■ **Saved entries**
..............................
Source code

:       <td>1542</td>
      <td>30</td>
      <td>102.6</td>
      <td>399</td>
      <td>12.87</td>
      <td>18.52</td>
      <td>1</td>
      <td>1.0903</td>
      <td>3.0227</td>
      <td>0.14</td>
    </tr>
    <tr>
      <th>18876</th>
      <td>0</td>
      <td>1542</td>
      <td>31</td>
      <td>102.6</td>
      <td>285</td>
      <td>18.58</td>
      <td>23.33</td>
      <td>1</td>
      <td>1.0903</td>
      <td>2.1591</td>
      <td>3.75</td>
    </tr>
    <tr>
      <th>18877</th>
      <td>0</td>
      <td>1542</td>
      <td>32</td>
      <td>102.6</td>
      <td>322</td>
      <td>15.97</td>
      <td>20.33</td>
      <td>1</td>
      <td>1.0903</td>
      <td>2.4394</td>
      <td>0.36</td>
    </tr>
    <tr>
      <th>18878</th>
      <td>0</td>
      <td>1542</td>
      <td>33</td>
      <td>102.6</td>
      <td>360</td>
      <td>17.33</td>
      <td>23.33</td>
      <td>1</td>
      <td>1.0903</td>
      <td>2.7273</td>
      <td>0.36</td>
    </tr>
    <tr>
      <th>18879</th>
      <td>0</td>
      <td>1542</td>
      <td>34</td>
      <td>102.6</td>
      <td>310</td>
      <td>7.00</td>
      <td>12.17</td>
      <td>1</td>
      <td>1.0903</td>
..............................
■ **TASK DESCRIPTION**
Could you retype every line of the data exactly?

■ **RESPONSE TO THIS EXERCISE**
Source code

:       <td>1542</td>
      <td>30</td>
      <td>102.6</td>
      <td>399</td>
      <td>12.87</td>
      <td>18.52</td>
      <td>1</td>
      <td>1.0903</td>
      <td>3.0227</td>
      <td>0.14</td>
    </tr>
    <tr>
      <th>18876</th>
      <td>0</td>
      <td>1542</td>
      <td>31</td>
      <td>102.6</td>
      <td>285</td>
      <td>18.58</td>
      <td>23.33</td>
      <td>1</td>
      <td>1.0903</td>
      <td>2.1591</td>
      <td>3.75</td>
    </tr>
    <tr>
      <th>18877</th>
      <td>0</td>
      <td>1542</td>
      <td>32</td>
      <td>102.6</td>
      <td>322</td>
      <td>15.97</td>
      <td>20.33</td>
      <td>1</td>
      <td>1.0903</td>
      <td>2.4394</td>
      <td>0.36</td>
    </tr>
    <tr>
      <th>18878</th>
      <td>0</td>
      <td>1542</td>
      <td>33</td>
      <td>102.6</td>
      <td>360</td>
      <td>17.33</td>
      <td>23.33</td>
      <td>1</td>
      <td>1.0903</td>
      <td>2.7273</td>
      <td>0.36</td>
    </tr>
    <tr>
      <th>18879</th>
      <td>0</td>
      <td>1542</td>
      <td>34</td>
      <td>102.6</td>
      <td>310</td>
      <td>7.00</td>
      <td>12.17</td>
      <td>1</td>
      <td>1.0903</td>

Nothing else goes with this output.